START GIVEN INFORMATION
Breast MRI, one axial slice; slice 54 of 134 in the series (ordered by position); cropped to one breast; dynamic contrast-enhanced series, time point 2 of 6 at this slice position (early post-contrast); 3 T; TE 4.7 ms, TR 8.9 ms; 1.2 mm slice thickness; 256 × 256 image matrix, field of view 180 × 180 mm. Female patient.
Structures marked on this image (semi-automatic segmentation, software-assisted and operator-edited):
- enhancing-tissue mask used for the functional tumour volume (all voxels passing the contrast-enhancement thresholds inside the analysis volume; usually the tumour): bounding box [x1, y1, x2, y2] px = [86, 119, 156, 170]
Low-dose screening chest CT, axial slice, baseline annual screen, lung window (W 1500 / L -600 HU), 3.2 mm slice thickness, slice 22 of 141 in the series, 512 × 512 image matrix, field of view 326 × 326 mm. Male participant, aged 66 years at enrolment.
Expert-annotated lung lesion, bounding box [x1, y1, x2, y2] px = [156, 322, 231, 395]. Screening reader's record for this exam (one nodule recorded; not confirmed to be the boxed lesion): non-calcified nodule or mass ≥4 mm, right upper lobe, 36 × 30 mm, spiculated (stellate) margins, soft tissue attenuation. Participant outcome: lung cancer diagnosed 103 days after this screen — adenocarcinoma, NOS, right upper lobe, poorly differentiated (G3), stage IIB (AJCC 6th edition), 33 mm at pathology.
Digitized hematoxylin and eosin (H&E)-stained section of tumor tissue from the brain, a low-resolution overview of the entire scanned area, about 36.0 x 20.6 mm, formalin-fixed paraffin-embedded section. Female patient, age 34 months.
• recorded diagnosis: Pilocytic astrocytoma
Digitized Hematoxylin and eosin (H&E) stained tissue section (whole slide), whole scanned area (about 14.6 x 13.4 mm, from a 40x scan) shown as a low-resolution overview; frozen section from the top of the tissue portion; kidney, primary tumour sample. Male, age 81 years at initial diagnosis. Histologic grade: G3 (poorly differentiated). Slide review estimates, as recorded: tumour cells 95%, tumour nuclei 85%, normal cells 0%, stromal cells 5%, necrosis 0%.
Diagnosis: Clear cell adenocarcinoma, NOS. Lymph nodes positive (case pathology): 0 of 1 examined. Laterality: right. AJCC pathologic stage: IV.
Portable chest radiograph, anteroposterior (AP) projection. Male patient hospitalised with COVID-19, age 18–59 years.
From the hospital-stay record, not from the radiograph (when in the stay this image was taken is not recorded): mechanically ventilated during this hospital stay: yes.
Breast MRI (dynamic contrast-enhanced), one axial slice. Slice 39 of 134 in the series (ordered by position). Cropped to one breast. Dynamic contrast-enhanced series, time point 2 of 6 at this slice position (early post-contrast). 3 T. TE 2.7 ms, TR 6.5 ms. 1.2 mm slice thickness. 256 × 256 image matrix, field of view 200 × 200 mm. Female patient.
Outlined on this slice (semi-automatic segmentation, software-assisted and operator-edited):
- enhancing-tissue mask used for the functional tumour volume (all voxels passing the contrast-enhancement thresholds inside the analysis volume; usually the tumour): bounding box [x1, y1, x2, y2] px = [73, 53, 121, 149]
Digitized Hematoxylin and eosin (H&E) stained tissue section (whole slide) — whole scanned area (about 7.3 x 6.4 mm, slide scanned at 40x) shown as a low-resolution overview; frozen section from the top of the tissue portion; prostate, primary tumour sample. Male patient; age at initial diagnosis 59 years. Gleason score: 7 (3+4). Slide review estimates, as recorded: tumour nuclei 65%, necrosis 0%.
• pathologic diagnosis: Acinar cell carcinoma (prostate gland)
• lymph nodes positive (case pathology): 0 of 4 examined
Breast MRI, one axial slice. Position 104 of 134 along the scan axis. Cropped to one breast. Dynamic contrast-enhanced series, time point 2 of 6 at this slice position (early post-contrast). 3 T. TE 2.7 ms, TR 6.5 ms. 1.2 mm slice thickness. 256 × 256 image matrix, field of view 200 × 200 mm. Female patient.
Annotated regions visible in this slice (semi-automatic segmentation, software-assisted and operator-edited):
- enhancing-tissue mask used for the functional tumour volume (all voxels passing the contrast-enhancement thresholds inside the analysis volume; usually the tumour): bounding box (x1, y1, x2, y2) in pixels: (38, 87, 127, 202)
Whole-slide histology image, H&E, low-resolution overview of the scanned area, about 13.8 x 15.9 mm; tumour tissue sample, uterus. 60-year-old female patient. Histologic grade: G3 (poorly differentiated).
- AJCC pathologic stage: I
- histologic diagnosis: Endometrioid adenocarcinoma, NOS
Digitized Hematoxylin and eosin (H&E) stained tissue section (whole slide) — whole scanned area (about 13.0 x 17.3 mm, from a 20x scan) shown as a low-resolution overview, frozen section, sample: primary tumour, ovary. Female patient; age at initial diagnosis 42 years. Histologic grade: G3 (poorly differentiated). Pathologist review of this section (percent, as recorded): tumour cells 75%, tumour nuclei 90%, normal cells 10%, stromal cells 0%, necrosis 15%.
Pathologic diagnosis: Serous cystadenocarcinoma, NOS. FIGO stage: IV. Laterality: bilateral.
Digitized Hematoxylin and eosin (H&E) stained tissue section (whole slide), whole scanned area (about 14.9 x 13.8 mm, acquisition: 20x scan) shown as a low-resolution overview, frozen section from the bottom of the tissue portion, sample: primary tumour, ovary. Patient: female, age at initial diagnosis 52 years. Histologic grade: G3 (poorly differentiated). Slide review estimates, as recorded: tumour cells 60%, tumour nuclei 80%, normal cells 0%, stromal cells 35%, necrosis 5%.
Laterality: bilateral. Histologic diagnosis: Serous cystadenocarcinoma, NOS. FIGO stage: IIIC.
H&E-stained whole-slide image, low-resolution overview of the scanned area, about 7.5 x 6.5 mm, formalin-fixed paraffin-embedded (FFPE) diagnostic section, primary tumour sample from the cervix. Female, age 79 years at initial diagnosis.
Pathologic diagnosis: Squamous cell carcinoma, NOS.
END GIVEN INFORMATION
- EXERCISE DESCRIPTION
In the records above, find each line with the string "operator" and list it.

- WRITTEN SOLUTION
Structures marked on this image (semi-automatic segmentation, software-assisted and operator-edited):
Outlined on this slice (semi-automatic segmentation, software-assisted and operator-edited):
Annotated regions visible in this slice (semi-automatic segmentation, software-assisted and operator-edited):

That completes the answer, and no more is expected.